[[ Provided information, beginning ]]

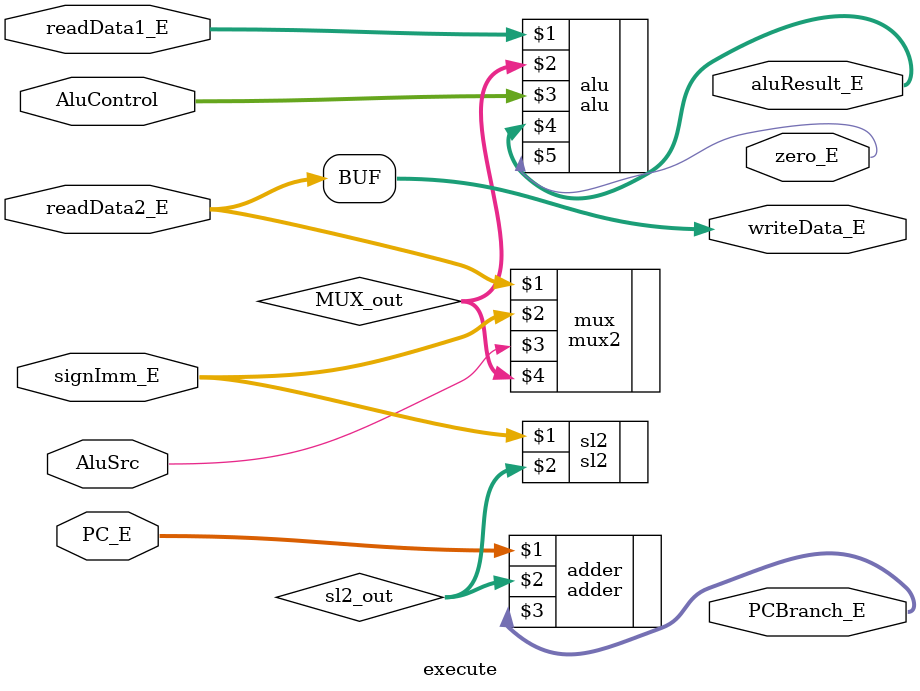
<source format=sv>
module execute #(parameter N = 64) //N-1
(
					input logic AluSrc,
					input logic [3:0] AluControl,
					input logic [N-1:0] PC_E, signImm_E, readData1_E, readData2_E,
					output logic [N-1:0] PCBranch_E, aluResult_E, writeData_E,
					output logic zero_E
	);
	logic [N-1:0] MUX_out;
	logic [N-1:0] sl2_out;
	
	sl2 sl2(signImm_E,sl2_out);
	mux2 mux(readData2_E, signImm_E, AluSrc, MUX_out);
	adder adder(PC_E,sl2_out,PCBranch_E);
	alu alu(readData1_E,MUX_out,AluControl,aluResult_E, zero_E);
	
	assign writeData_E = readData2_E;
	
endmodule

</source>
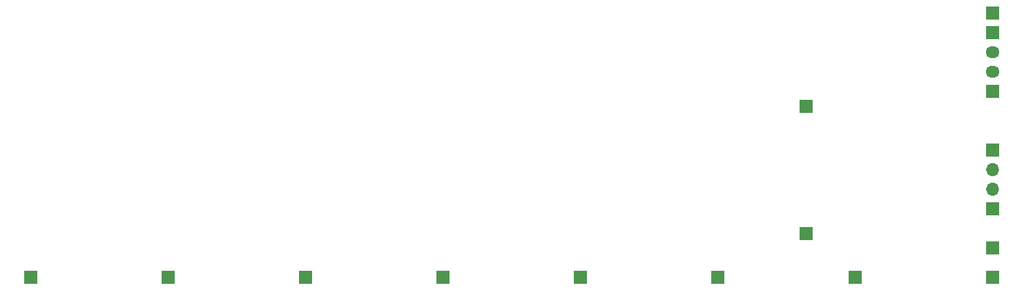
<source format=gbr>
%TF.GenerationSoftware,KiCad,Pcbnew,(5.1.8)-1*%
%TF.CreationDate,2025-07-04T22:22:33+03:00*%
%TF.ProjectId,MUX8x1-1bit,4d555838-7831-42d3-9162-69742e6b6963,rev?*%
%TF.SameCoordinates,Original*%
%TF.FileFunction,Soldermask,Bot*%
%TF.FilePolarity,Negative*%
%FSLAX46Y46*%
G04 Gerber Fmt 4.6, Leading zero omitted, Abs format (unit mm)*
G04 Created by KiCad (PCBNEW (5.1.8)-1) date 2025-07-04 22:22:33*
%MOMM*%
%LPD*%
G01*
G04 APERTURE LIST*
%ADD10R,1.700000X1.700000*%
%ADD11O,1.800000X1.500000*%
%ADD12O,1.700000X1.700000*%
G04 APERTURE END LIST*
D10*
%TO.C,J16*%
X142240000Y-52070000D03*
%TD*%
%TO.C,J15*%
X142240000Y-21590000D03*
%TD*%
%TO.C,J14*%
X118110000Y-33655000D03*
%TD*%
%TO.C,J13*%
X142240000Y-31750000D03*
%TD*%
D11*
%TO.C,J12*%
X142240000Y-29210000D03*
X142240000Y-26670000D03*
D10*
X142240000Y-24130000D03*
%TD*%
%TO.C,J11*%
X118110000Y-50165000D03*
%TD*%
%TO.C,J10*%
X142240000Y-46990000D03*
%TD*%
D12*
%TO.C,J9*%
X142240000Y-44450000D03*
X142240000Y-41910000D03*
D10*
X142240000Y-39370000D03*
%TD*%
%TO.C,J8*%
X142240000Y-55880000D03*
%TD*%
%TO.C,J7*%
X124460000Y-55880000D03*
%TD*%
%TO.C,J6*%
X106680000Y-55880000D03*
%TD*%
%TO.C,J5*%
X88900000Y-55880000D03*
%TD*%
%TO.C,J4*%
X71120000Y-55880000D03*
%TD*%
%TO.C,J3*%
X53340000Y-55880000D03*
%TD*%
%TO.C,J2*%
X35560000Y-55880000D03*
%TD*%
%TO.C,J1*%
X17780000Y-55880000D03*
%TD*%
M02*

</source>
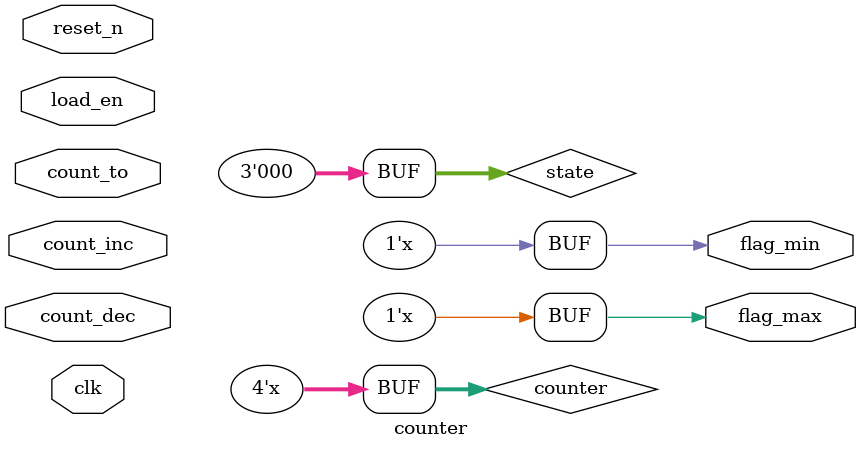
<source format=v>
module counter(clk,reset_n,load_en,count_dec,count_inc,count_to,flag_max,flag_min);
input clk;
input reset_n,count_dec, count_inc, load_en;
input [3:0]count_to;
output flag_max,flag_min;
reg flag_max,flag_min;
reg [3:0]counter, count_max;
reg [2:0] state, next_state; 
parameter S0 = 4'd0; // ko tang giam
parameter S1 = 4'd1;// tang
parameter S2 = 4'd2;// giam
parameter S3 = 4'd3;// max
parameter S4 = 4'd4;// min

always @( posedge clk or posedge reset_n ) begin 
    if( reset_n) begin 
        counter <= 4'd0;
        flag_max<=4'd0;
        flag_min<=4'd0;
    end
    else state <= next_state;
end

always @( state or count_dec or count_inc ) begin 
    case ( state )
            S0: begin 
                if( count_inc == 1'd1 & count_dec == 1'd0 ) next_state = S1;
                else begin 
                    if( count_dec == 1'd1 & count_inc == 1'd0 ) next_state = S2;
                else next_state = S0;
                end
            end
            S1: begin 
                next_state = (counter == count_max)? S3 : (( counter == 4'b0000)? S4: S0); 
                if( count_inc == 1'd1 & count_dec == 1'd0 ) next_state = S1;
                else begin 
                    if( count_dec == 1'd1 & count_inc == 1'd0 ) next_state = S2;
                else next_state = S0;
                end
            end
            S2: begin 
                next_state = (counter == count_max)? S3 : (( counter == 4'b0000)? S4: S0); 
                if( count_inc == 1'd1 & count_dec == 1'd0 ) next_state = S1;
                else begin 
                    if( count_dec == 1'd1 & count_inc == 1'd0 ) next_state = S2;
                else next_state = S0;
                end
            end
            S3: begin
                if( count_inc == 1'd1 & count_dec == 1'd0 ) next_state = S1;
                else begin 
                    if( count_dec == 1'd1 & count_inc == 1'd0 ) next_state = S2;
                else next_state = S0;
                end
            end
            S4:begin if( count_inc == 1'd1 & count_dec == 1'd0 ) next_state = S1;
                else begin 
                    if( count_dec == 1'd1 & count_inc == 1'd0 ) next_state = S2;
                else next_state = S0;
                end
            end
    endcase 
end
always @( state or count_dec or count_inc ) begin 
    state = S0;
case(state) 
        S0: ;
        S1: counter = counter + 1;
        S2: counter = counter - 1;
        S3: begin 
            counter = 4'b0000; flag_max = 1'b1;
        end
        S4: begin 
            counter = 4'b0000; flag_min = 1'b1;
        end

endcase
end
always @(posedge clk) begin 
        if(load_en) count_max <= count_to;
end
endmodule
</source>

[[ Provided information, end ]]
[[ Provided information, beginning ]]

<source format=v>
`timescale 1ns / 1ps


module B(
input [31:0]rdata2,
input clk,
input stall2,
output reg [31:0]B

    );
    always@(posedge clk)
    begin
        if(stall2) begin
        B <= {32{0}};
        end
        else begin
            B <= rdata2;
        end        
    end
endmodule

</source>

[[ Provided information, end ]]

Task item —
What lines in the data above contain the word "input"? Copy them all.

Answer box —
					input logic AluSrc,
					input logic [3:0] AluControl,
					input logic [N-1:0] PC_E, signImm_E, readData1_E, readData2_E,
input clk;
input reset_n,count_dec, count_inc, load_en;
input [3:0]count_to;
input [31:0]rdata2,
input clk,
input stall2,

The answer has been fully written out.